All our programs are designed to count for credit as electives. However, it is up to your university to decide whether they will approve some credit for your participation in one of our programs. Normally it is a course convenor, Head of Department or program convenor who approves your credit.
Your course convenors will not be able to approve credit for a course unless you have a copy of the syllabus so you should not visit your course convenor until you have received a copy of the course syllabus from AIM Overseas. You will receive the syllabus upon being assessed as eligible for the program.
You might be able to obtain the $6000+ OS-HELP loan, as well as a scholarship from your university, when participating in an AIM Overseas program.

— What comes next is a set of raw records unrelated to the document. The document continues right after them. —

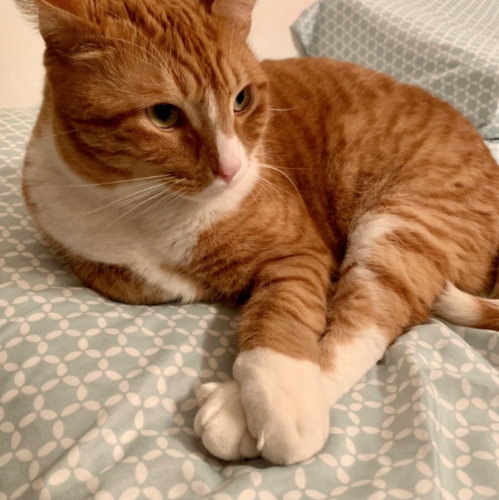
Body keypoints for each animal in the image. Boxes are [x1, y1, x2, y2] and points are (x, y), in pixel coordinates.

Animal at [19, 0, 499, 464]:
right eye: (163, 114)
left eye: (242, 99)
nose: (231, 168)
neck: (147, 207)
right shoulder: (93, 259)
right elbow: (147, 282)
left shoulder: (299, 252)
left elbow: (281, 315)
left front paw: (282, 399)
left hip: (401, 225)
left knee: (365, 327)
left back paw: (238, 412)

Our programs are designed so that eligible Australian students can access the OS-HELP scheme, which can provide funding of over $6,000 for international study experiences.
We give you detailed information about OS-HELP and how to apply for it in your Initial Consultation with us, which we further outline in an email following your Initial Consultation.

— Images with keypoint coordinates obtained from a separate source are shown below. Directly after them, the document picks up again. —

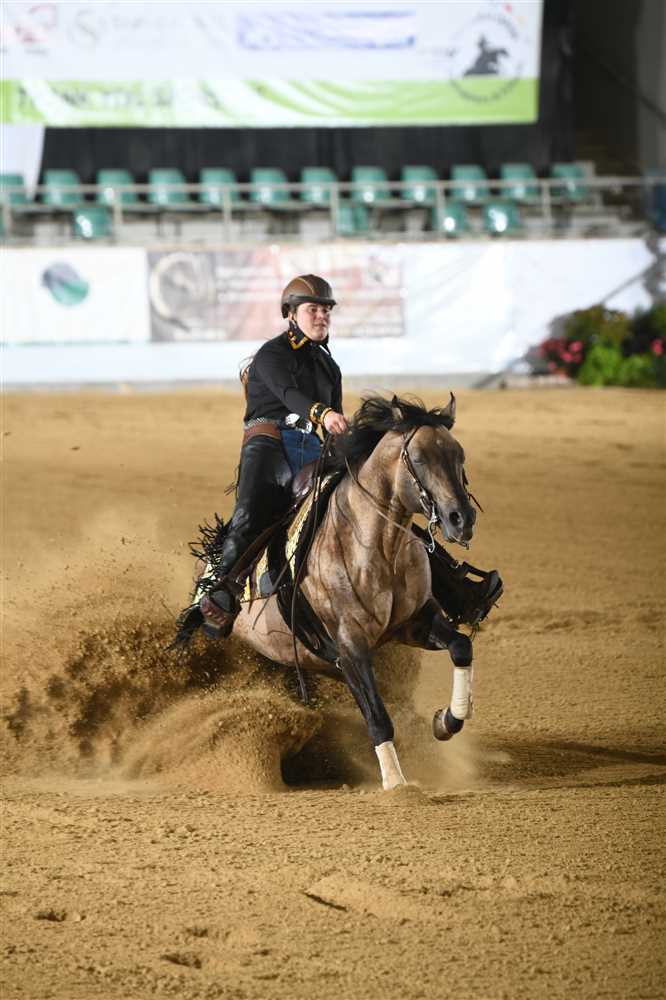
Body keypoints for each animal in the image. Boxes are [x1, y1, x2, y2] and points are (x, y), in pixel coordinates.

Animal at [223, 393, 489, 791]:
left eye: (459, 455)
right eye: (420, 458)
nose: (462, 519)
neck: (378, 548)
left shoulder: (415, 622)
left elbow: (460, 647)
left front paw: (446, 720)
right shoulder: (350, 646)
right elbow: (377, 716)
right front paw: (396, 784)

Many Australian universities offer scholarships for their students to take part in overseas study programs. We will provide you information on scholarships that we are aware of at your university as part of your application/acceptance for a program. You can also check your university’s international office webpage to see what might be offered.

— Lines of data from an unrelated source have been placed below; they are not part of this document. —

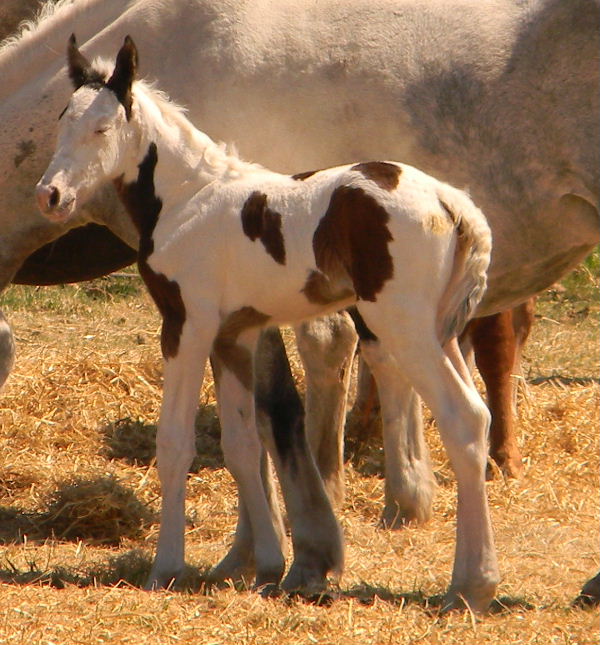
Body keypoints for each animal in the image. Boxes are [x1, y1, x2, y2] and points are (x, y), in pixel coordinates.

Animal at [1, 0, 598, 607]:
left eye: (102, 128)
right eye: (60, 122)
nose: (51, 196)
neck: (192, 196)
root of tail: (454, 204)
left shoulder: (187, 324)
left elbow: (180, 442)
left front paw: (169, 568)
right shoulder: (235, 334)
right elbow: (244, 443)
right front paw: (263, 564)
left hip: (402, 325)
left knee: (462, 417)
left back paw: (469, 585)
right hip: (440, 330)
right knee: (471, 407)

Applications are now open for this program. Early application is recommended as places are limited.
The application process for this program are as follows:
2. You’ll be prompted to send us a copy of your full academic results from your studies at university so far after submitting your application.
3. We’ll review your university results and application and, if you are eligible for the program, we will invite you to book an initial consultation by phone with one of our Student Experience Coordinators. You will also be sent the course syllabus with more program info.
4. You’ll pay our $55 application fee and book in your phone consultation at a suitable, available time with a Student Experience Coordinator.
5. The phone consultation lasts about 20-30 minutes and we’ll cover detailed information with you about credit, funding, the program, your application and what happens next.
6. After your consultation we’ll send you a follow-up email with instructions on what to do next, an invitation to join a program specific Facebook group to connect with other students applying for the program and a process document, which we have developed in conjunction with your Australian university, to guide you on how to apply for credit and funding.
7. Once you’ve completed the next steps in that follow-up email we’ll do a final review of your application. If all is in order, you’ll be accepted onto the program.
8. Upon acceptance, you will receive three emails containing your AIM Acceptance letter, steps for applying for credit and funding at your Australian University, as well as your downpayment invoice. Note: Your downpayment is due in two weeks from the date of your acceptance and secures your place on the program.
9. Once you’ve paid your downpayment, your application will be sent to the host university for them to process and review and they’ll send us your final official host university acceptance letter which we will send to you.
10. The full program fee (as shown on the website) minus the downpayment and application fee already paid, will be due at the absolute latest by 28th October 2019.
Programs are usually over-subscribed, so it is really important that you take care of things as quickly as possible. We’re here to help and will provide you with information and reminders about what you need to do at various stages.